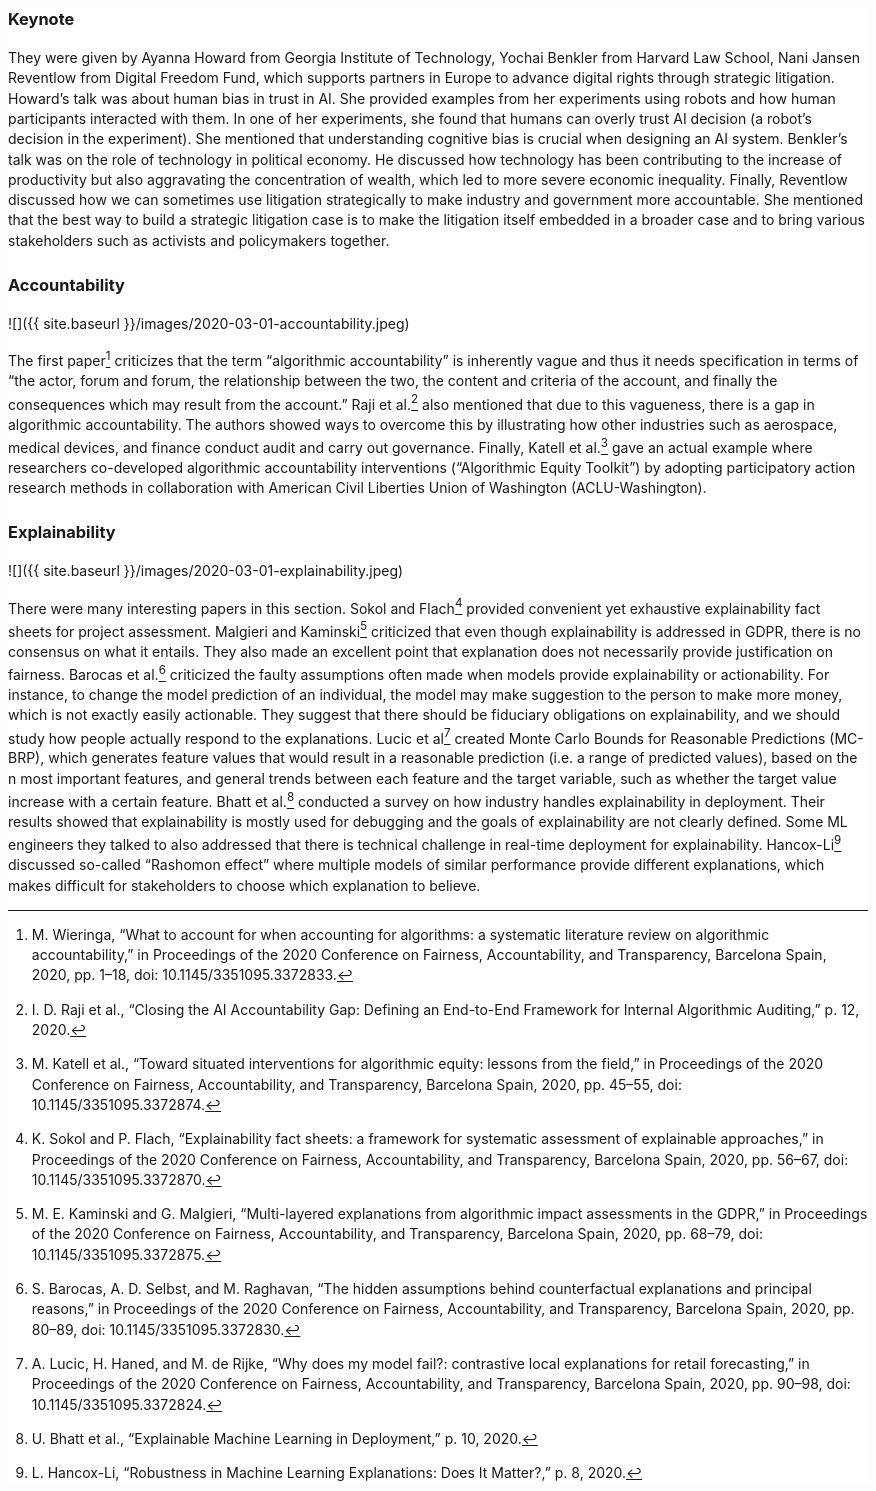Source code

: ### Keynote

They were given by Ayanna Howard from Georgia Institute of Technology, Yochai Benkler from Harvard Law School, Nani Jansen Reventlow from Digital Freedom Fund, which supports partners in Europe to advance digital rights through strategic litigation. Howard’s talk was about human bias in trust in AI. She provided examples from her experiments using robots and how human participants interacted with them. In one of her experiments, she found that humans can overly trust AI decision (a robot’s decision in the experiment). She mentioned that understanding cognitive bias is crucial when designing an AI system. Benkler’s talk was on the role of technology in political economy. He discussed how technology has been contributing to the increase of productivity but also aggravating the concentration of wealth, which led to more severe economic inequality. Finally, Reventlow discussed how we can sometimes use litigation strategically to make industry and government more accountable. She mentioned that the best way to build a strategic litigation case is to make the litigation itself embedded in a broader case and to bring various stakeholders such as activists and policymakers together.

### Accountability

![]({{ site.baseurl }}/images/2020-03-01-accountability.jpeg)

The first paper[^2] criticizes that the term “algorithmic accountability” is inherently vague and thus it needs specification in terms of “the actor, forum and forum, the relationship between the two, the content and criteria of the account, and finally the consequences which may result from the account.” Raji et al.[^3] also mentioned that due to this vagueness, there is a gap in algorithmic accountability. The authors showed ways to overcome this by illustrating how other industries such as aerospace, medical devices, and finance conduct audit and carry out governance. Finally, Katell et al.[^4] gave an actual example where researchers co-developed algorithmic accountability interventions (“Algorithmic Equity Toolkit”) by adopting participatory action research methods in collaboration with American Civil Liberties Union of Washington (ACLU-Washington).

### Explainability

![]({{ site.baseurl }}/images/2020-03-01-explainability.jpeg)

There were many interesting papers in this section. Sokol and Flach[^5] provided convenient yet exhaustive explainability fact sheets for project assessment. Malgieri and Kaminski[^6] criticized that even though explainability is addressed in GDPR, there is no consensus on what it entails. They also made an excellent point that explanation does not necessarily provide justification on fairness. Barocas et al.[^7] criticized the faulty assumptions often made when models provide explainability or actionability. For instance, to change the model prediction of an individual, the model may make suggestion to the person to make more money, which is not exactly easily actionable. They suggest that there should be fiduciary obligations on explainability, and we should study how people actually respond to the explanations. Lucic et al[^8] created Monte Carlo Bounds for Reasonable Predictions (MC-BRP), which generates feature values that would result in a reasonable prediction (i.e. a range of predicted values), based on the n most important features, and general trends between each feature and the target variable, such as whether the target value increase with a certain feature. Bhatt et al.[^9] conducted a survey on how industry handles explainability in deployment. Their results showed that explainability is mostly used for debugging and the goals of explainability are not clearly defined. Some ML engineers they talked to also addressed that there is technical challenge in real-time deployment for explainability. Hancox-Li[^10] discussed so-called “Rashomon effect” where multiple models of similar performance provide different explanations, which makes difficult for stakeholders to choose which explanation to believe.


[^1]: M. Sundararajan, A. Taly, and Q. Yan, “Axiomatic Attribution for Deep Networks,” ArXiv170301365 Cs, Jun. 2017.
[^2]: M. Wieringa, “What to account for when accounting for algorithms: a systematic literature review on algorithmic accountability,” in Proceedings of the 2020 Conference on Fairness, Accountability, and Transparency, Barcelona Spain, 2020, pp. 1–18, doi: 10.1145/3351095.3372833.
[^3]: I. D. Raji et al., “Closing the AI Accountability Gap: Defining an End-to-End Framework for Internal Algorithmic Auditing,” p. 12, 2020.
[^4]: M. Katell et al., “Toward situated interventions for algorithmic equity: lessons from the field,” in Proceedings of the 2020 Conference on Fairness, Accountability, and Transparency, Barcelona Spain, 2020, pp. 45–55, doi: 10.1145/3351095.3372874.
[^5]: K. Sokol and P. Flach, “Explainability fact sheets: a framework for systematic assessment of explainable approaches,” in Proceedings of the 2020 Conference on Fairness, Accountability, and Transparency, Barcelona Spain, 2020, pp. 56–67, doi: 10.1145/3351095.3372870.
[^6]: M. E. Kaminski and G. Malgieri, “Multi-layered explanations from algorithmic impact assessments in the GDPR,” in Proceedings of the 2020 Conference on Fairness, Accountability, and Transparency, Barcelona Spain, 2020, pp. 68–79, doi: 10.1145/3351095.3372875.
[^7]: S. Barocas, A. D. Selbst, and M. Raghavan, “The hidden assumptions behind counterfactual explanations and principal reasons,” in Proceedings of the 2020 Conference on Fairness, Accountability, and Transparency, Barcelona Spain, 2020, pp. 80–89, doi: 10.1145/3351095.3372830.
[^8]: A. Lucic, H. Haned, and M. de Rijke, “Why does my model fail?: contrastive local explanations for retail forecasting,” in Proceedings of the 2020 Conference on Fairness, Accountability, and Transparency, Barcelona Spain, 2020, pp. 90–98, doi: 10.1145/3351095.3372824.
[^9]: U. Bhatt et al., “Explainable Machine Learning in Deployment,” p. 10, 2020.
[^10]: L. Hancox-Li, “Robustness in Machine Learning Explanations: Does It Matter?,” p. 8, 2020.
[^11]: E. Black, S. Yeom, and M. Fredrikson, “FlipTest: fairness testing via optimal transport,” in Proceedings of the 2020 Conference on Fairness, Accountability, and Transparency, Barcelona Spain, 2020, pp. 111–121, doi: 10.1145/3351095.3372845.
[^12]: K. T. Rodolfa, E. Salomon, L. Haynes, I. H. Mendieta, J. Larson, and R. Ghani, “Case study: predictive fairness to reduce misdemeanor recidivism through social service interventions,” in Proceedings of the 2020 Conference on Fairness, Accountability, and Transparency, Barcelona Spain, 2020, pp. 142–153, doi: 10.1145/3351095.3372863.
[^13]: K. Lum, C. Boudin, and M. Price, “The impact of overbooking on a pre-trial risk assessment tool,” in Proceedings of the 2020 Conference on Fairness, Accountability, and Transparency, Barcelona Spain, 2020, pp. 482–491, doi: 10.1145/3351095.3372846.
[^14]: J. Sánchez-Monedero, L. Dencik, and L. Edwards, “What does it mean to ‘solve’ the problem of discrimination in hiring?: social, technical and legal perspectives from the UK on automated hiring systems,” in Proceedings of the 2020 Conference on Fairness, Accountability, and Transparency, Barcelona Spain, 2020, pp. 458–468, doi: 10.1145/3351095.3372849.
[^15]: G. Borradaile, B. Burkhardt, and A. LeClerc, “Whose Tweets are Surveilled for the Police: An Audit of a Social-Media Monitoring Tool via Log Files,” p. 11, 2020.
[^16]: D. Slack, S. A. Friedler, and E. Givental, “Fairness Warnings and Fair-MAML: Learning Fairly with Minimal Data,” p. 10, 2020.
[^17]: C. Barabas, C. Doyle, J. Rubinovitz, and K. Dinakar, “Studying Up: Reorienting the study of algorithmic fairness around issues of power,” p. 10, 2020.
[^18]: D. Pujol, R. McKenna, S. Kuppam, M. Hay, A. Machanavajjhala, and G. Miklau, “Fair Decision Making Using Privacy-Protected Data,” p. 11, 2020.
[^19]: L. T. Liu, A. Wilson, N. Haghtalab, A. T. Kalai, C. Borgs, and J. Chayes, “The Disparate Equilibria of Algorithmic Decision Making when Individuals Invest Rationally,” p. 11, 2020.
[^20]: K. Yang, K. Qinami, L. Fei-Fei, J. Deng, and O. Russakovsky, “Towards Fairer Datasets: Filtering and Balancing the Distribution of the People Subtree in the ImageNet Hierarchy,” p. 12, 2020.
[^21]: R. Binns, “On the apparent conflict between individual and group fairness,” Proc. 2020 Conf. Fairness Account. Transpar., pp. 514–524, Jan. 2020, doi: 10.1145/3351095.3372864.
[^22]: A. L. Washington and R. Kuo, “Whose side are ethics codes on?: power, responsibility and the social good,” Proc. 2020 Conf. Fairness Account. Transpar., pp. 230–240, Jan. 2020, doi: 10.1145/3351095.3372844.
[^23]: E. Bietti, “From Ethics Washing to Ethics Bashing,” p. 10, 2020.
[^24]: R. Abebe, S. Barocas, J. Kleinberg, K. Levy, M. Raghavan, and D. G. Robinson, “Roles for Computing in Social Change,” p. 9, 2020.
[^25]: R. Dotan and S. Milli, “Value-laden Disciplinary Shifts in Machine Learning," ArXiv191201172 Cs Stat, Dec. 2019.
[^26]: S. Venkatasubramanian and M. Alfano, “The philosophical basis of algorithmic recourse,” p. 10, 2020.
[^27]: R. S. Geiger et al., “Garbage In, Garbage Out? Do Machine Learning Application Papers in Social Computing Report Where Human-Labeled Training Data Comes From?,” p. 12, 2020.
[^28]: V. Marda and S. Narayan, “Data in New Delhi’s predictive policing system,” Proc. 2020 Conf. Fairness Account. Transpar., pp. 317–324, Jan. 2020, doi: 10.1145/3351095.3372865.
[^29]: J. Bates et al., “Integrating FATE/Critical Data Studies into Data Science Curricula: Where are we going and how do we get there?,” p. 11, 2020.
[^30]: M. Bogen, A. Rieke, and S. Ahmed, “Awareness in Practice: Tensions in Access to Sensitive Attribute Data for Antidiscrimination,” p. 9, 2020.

WORK TASK —
For the string "site", tally the lines above that contain it and give only the figure.

RESPONSE AREA —
2